= Assignment =
Select each line of the entries below that contains the string "nearest", and copy those lines out.

━━ Material for this exercise

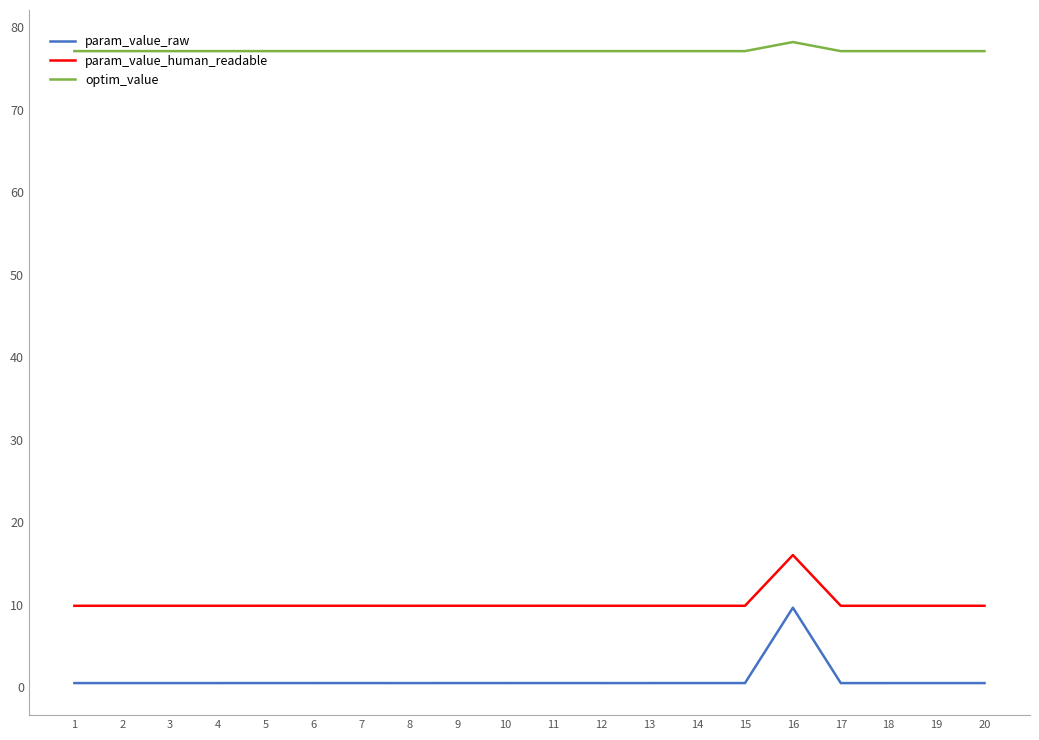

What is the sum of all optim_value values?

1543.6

━━━━
━━ Material for this exercise

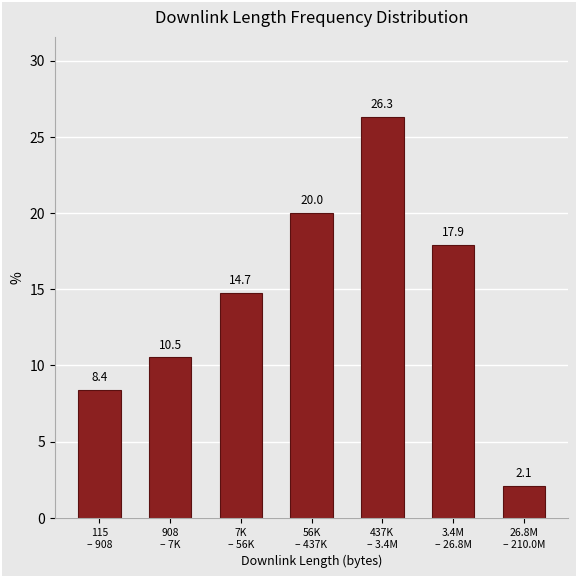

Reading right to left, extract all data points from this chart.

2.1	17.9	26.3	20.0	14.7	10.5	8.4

━━━━
━━ Material for this exercise

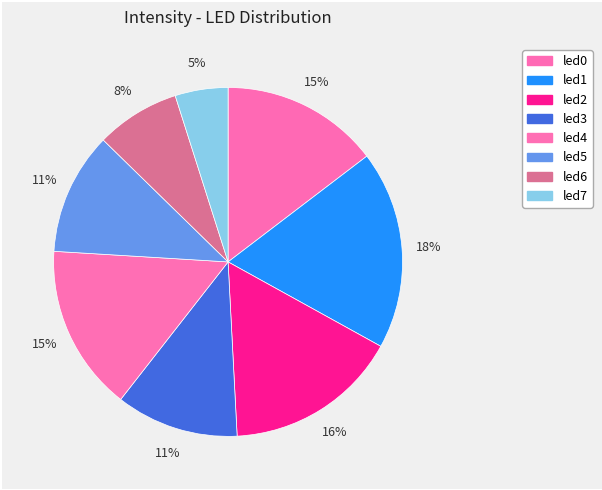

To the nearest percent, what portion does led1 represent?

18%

━━━━

= Solution to the exercise =
To the nearest percent, what portion does led1 represent?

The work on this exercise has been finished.